Though the concept of corporate social responsibility may from time to time be supplanted by various other focuses such as social responsiveness, social performance, public policy, ethics, or stakeholder management, an underlying challenge for all is to define the kinds of responsibilities management and businesses have to the constituency groups with which they transact and interact most frequently. The pyramid of corporate social responsibility gives us a framework for understanding the evolving nature of the firm's economic, legal, ethical, and philanthropic performance. The implementation of these responsibilities may vary depending upon the firm's size, management's philosophy, corporate strategy, industry characteristics, the state of the economy, and other such mitigating conditions, but the four component parts provide management with a skeletal outline of the nature and kinds of their CSR. In frank, action-oriented terms, business is called upon to: be profitable, obey the law, be ethical, and be a good corporate citizen.

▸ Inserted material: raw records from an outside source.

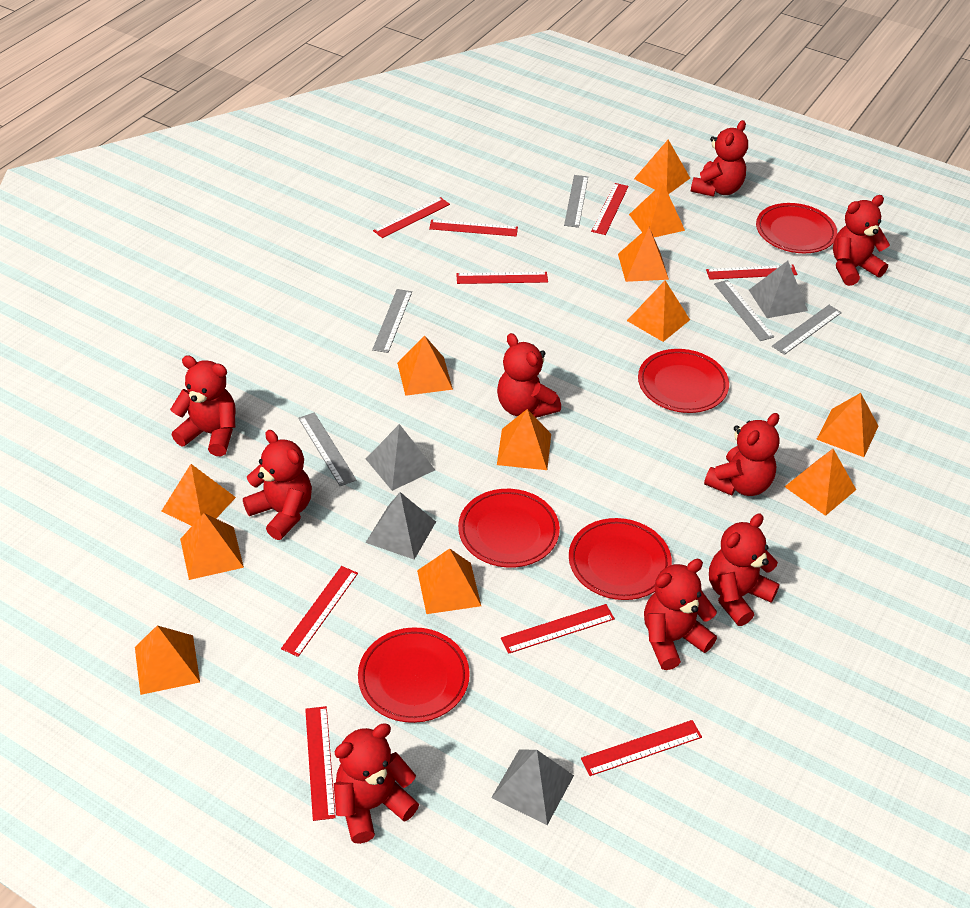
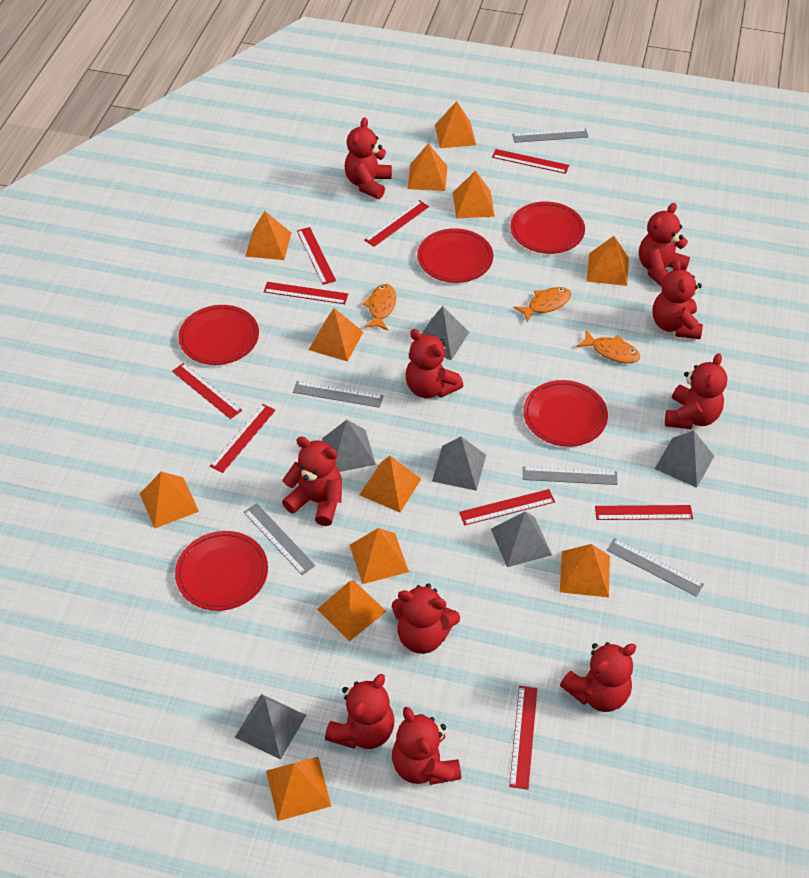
grey pyramid: [366,424,435,491] [366,492,436,560] [491,749,574,825] [749,261,808,318] = 4 -> [235,694,306,760] [322,420,376,472] [421,306,469,360] [432,436,486,491] [491,511,552,567] [655,431,714,488] = 6
orange fish: none = 0 -> [362,284,396,331] [514,287,571,323] [576,330,640,363] = 3
red teddy bear: [170,355,236,456] [243,430,312,540] [334,723,419,844] [497,333,561,418] [644,559,717,670] [690,120,748,197] [704,413,780,496] [709,513,780,626] [833,195,890,286] = 9 -> [282,437,342,526] [325,674,395,749] [344,117,392,199] [392,583,460,654] [392,707,461,785] [406,329,464,398] [560,642,637,712] [639,203,690,287] [653,259,703,339] [665,353,727,429] = 10

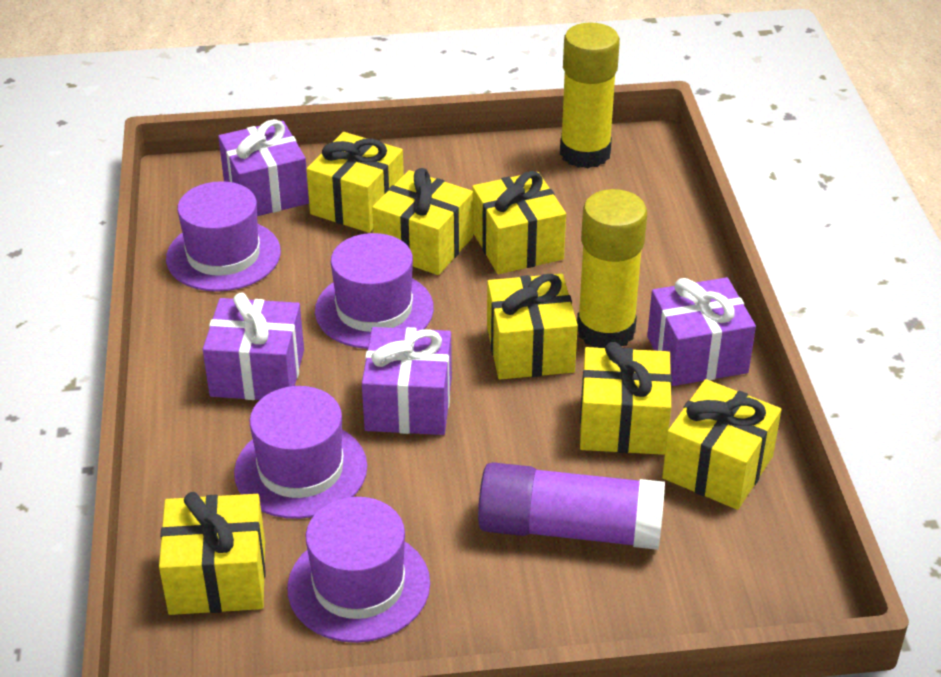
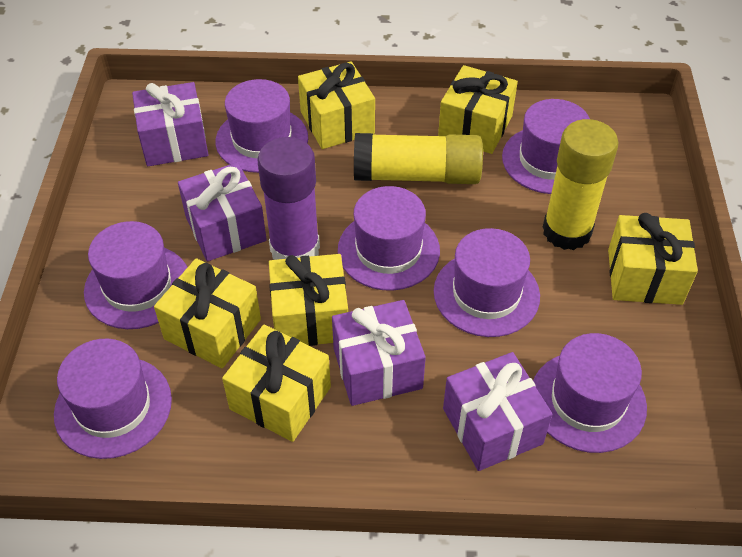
purple hat: [166,181,281,292] [234,386,367,519] [287,497,430,643] [315,233,434,349] = 4 -> [54,339,172,459] [84,221,187,329] [215,79,308,173] [338,186,440,291] [434,228,540,337] [502,99,590,194] [533,333,647,453] = 7
yellow gift: [159,492,266,615] [306,132,404,233] [372,168,473,275] [472,171,566,274] [487,274,578,379] [580,342,672,455] [662,379,782,510] = 7 -> [154,258,261,368] [222,325,331,442] [269,254,348,346] [298,61,375,149] [438,65,518,154] [608,213,698,305] = 6

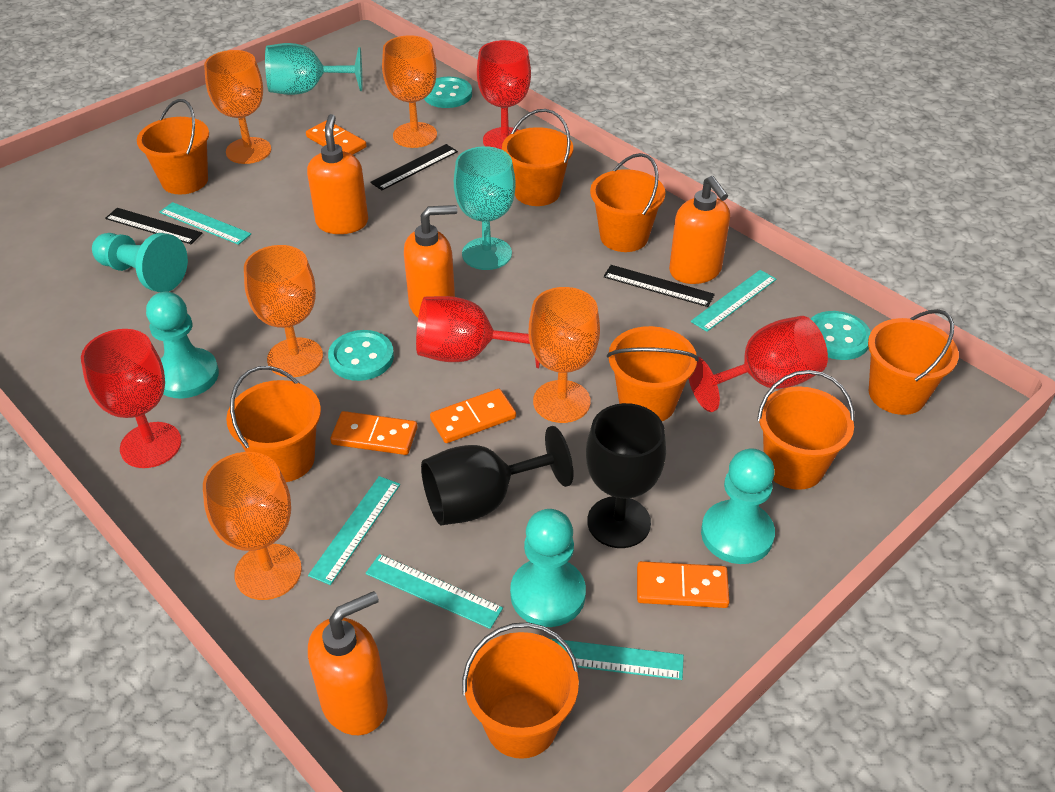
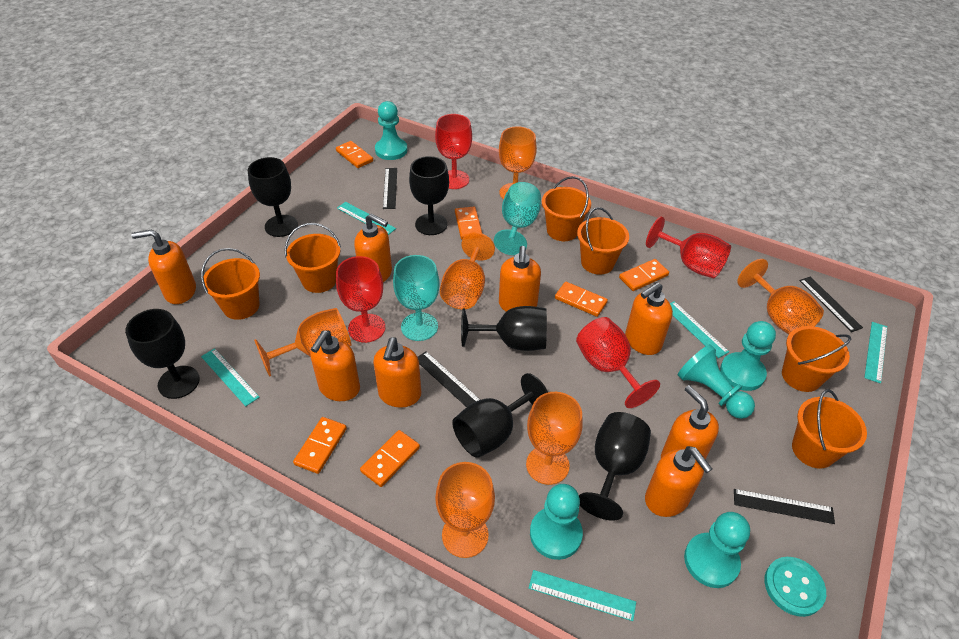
black goblet: [421,426,573,525] [586,403,666,548] = 2 -> [125,309,200,399] [248,157,298,237] [409,156,449,235] [452,373,548,458] [461,306,547,351] [579,412,651,521] = 6
black ruler: [105,208,203,244] [370,144,458,190] [603,265,715,307] = 3 -> [383,168,397,209] [418,351,480,407] [734,489,835,524] [799,277,863,332] = 4
orange bucket: [137,99,209,194] [226,366,321,482] [462,622,579,759] [502,109,573,206] [590,153,665,252] [607,326,699,421] [757,370,855,490] [868,309,959,415] = 8 -> [201,248,260,320] [284,223,341,293] [542,176,591,241] [577,207,629,275] [782,326,851,392] [792,389,867,468] = 6
orange domino: [306,120,367,155] [330,411,418,455] [430,389,516,443] [637,561,730,608] = 4 -> [293,417,347,474] [336,141,373,168] [360,430,420,487] [455,207,482,240] [555,282,608,317] [619,259,669,291] = 6
orange goblet: [203,452,302,600] [204,50,271,164] [244,245,323,377] [382,35,437,148] [528,287,600,423] = 5 -> [254,308,351,377] [435,462,495,558] [440,232,495,309] [499,126,537,199] [526,392,583,485] [737,259,824,335] = 6
orange soap dispenser: [307,114,368,234] [308,591,388,735] [404,205,457,318] [669,176,730,284] = 4 -> [131,230,196,304] [310,331,360,401] [354,213,392,282] [373,337,421,408] [499,246,541,312] [625,282,673,355] [645,446,712,517] [661,385,719,459] = 8
turquoise button: [328,330,394,381] [424,77,472,108] [811,311,871,360] = 3 -> [764,557,826,617] = 1
turquoise pawn: [92,233,188,292] [146,292,219,398] [510,509,586,627] [701,448,775,564] = 4 -> [375,101,407,160] [530,484,583,560] [678,344,755,419] [684,512,750,588] [720,321,776,391] = 5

The stakeholder management perspective provides not only a language and way to personalize relationships with names and faces, but also some useful conceptual and analytical concepts for diagnosing, analyzing, and prioritizing an organization's relationships and strategies. Effective organizations will progress beyond stakeholder identification and question what opportunities and threats are posed by stakeholders; what economic, legal, ethical, and philanthropic responsibilities they have; and what strategies, actions or decisions should be pursued to most effectively address these responsibilities. The stakeholder/responsibility matrix provides a template management might use to organize its analysis and decision making.

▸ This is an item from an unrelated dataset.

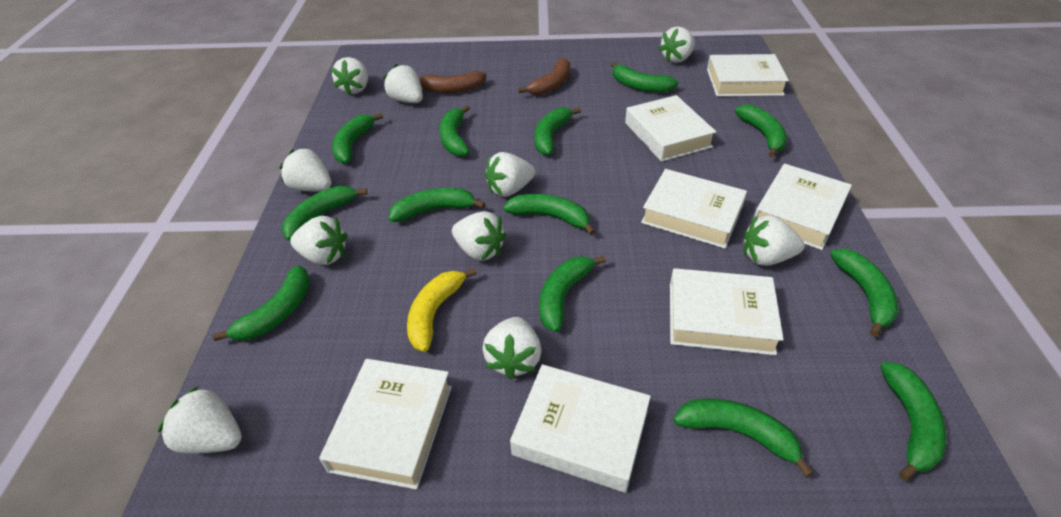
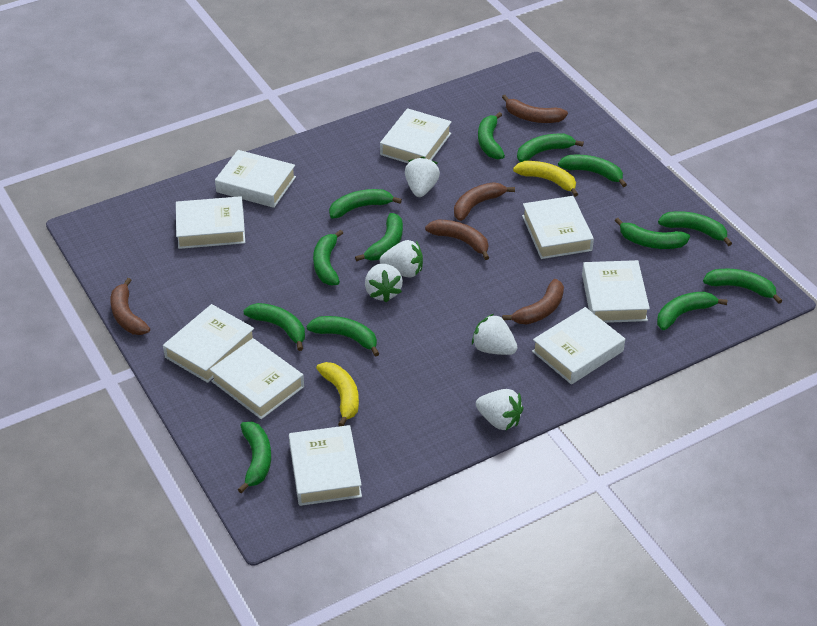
brown banana: [418,71,487,93] [518,58,570,95] = 2 -> [110,278,150,335] [425,220,489,260] [454,182,515,221] [502,95,568,123] [502,279,564,324] = 5
white book: [319,359,452,490] [510,364,651,493] [625,95,716,162] [641,169,747,249] [670,268,784,355] [707,54,789,96] [754,164,852,250] = 7 -> [163,304,254,383] [176,196,245,249] [210,338,304,419] [215,150,296,208] [289,425,362,506] [380,108,452,163] [522,196,594,259] [532,307,625,384] [582,260,650,323] = 9
white strawberry: [158,386,242,454] [280,148,332,191] [290,216,348,265] [331,57,368,96] [383,64,423,103] [452,211,507,261] [482,317,541,380] [485,152,535,197] [659,27,695,63] [744,215,805,266] = 10 -> [365,264,403,303] [380,240,423,277] [405,157,440,197] [472,314,518,355] [476,389,524,430] = 5
yellow banana: [407,268,477,352] = 1 -> [316,362,359,426] [513,161,578,197] = 2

Throughout the article we have been building toward the notion of an improved ethical organizational climate as manifested by moral management. Moral management was defined and described through a contrast with immoral and amoral management. Because the business landscape is replete with immoral and amoral managers, moral managers may sometimes be hard to find. Regardless, their characteristics have been identified and, most important, their perspective or orientation towards the major stakeholder groups has been profiled. These stakeholder orientation profiles give managers a conceptual but practical touchstone for sorting out the different categories or types of ethical (or not-so-ethical) behavior that may be found in business and other organizations.
It has often been said that leadership by example is the most effective way to improve business ethics. If that is true, moral management provides a model leadership perspective or orientation that managers may wish to emulate. One great fear is that managers may think they are providing ethical leadership just by rejecting immoral management. However, amoral management, particularly the unintentional variety, may unconsciously prevail if managers are not aware of what it is and of its dangers. At best, amorality represents ethical neutrality, and this notion is not tenable in the society of the 1990s. The standard must be set high, and moral management provides the best exemplar of what that lofty standard might embrace. Further,moral management, to be fully appreciated, needs to be seen within the context of organization-stakeholder relationships. It is toward this singular goal that our entire discussion has focused. If the "good society" is to become a realization, such a high expectation only naturally becomes the aspiration and preoccupation of management.